I'm switching between the auth methods used in the network policy 'Only certificates' to see how it behaves. With: EAP-TLS - Prompts for credentials and Doesn't connect PEAP-TLS - Prompts for credentials, then comes a warning (described below) with 2 options: Finish and connect, and doesn't connect when I hit connect. EAP-MS-CHAPv2 - Prompts for credentials and Doesn't connect PEAP-MS-CHAPv2 - Prompts for credentials, then comes a warning (described below) with 2 options: Finish and connect, when I hit connect, It connects. Warning: The server "NPSServer (ServerC)" presented a valid certificate issued by "RootCA (ServerA)", but "RootCA (ServerA)" is not configured as a valid trust anchor for this profile.

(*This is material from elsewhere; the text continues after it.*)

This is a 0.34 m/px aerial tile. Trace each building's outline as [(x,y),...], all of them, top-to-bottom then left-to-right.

Further, the server "NPSServer (ServerC)" is not configured as a valid NPS server to connect to for this profile. Is it normal for the client to be prompted for credentials when using EAP-TLS or PEAP-TLS? I'm not specifying another authentication method on the 'Only certificates' Network policy. I only want to authenticate users by using certificates. It seems like a certificate validation problem.

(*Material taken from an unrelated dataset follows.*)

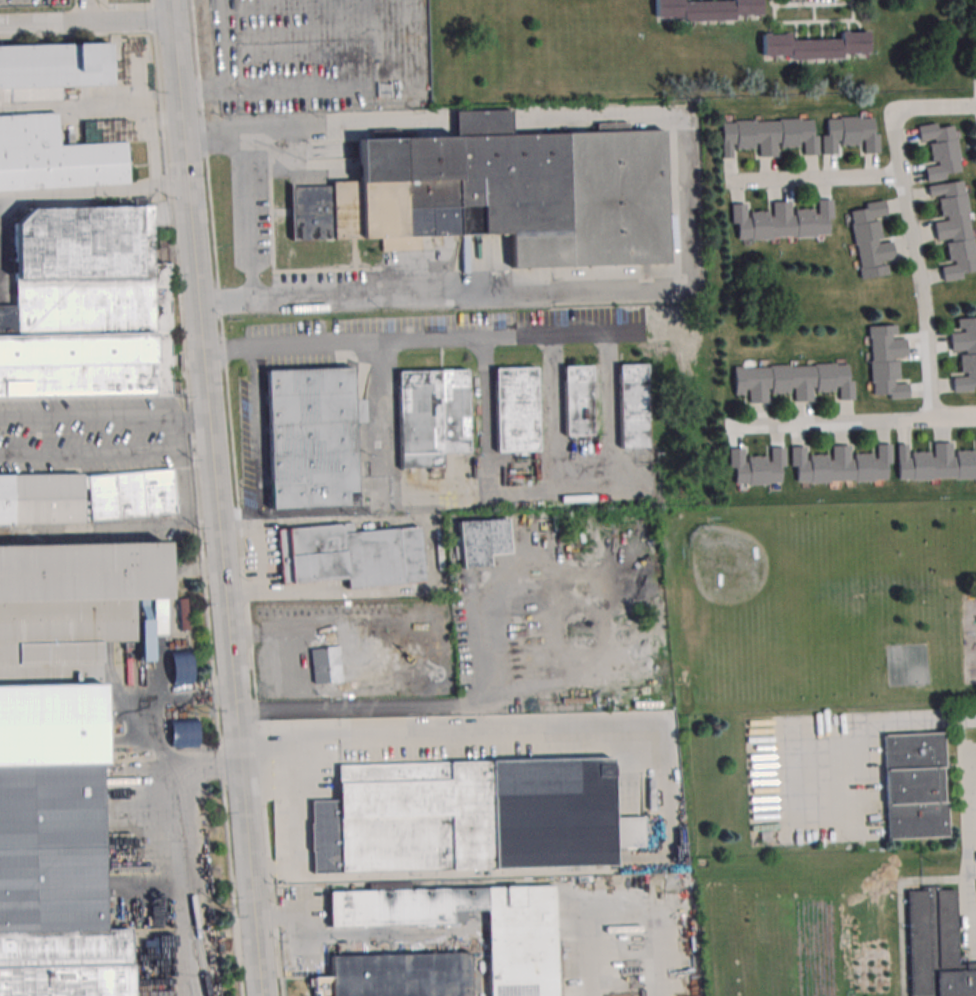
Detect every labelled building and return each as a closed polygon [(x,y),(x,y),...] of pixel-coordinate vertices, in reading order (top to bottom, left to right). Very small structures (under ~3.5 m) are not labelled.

There are two issues: 1: Client prompts for credentials regardless of NPS configuration 2: Client is prompted to accept certificate of the NPS server. Issue 1: NPS does not dictate to the client what type of authentication it is configured for. The client is prompting for a password, because the client is configured for PEAP-MS-CHAPv2. Configure the client for Smartcard or other certificate. Issue 2: The client prompts to accept the servers certificate because, being a non-domain member, it does not have the servers root ca in the NTAuth store. You can either maually put the root ca cert in the NTauth store via the following command: certutil -enterprise -addstore NTAuth CA_CertFilename.cer (see KB295663) or you can disable the option to validate server certificate on the client Ketan Thakkar | Microsoft Online Community Support

Hi again. For the issue 1: I created a wireless profile with the following settings: WPA2-Enterprise and TKIP. Then I edited some settings on this profile: 1. Security tab -> choose and authentication method -> Microsoft: Smartcard or another certificate (EAP-TLS) 2. Security tab -> Disable 'Remember my credentials for this connection...' For the issue 2: It is strange because the Root CA and the Intermediate CA certificates were imported on the certificate store (Enterprise Root Certification Authorities) of my client before the connection test. But now it is not prompting with the warning of the Valid certificate issue. Now, I want to understand the logic of how NPS authenticates/gives permissions to the clients. After clicking on the SSID of the network with RADIUS-WPA2-Enterprise-EAP-TLS, the client is denied access. Is this correct? The client tries to connect, the NPS first use the Connection request policy -> Use Windows authentication for all users, and then, if the client acomplish the policy requirements, then the NPS server applies, in order, the policies in Network Policies. If my appreciation is correct, I think that the problem is that NPS is trying to find a computer account but it will never going to find it, because it is a non-domain computer. This is the log: ----------------- The Network Policy Server denied access to a user Please contact ... User: Security id: NULL SID Account name: host/<non-domain-computer> Domain Account: <domain> ---- Why attachs my domain? Complete account name: <domain>\host/<non-domain-computer> Client Computer: Security id: NULL SID Account name: - Complete account name: - OS version: - Caller station ID: <MAC Address> Caller station ID who calls: <MAC Address> NAS: IPv4 Address NAS: <IP> IPv6 Address NAS: - NAS Identifier: <AP ID> NAS port type: Wireless - IEEE 802.11 NAS port: 9 RADIUS client: Descriptive client's name: <name> IP client's adress <IP> Details of the authentication: Connection request policy name: Use Windows authentication for all users Network policy name: - Authentication provider: Windows Authentication Server: <NPS Server> Authentication type: EAP EAP type: - Session account ID: - Results of the registry: Account information was written to the local registry file. Motive code: 8 Motive: The user account specified doesn't exist ----------------- I notous another detail: The network policy is not being applied, it seems that it gets stuck when applying the Network Request Policy.